### Task goal
Locate the line that contains "中国此次派出四艘军舰参加联合演习，数量与去年相同，其中". Copy it and every following line through the end of the records, exactly, and include nothing else.

### Information shown
• • • •
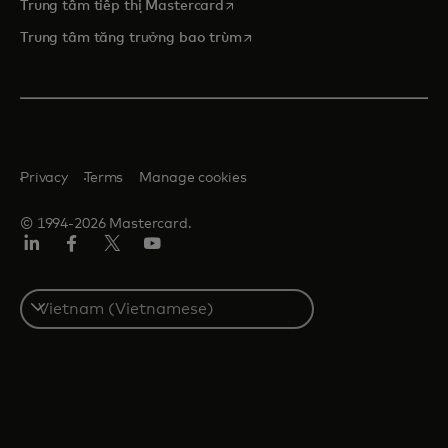
opens in a new tab
Trung tâm tiếp thị Mastercard
opens in a new tab
Trung tâm tăng trưởng bao trùm
Privacy
Terms
Manage cookies
© 1994-2026 Mastercard.
Linkedin
Facebook
Twitter/X
Youtube
Select
a
country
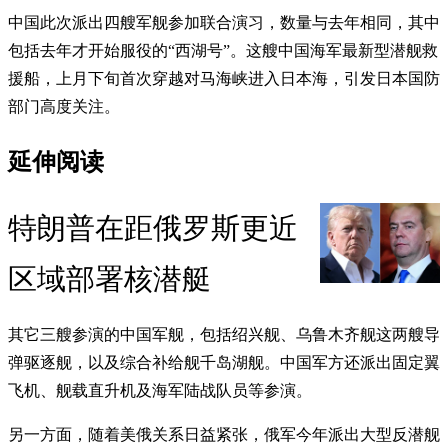
中国此次派出四艘军舰参加联合演习，数量与去年相同，其中
包括去年才开始服役的“西湖号”。这艘中国海军最新型潜舰救
援船，上月下旬首次穿越对马海峡进入日本海，引发日本国防
部门高度关注。
延伸阅读
特朗普在距俄罗斯更近
区域部署核潜艇
其它三艘参演的中国军舰，包括绍兴舰、乌鲁木齐舰这两艘导
弹驱逐舰，以及综合补给舰千岛湖舰。中国军方还派出固定翼
飞机、舰载直升机及海军陆战队员等参演。
另一方面，随着美俄关系日益紧张，俄军今年派出大型反潜舰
• • • •
### Result for this task
中国此次派出四艘军舰参加联合演习，数量与去年相同，其中
包括去年才开始服役的“西湖号”。这艘中国海军最新型潜舰救
援船，上月下旬首次穿越对马海峡进入日本海，引发日本国防
部门高度关注。
延伸阅读
特朗普在距俄罗斯更近
区域部署核潜艇
其它三艘参演的中国军舰，包括绍兴舰、乌鲁木齐舰这两艘导
弹驱逐舰，以及综合补给舰千岛湖舰。中国军方还派出固定翼
飞机、舰载直升机及海军陆战队员等参演。
另一方面，随着美俄关系日益紧张，俄军今年派出大型反潜舰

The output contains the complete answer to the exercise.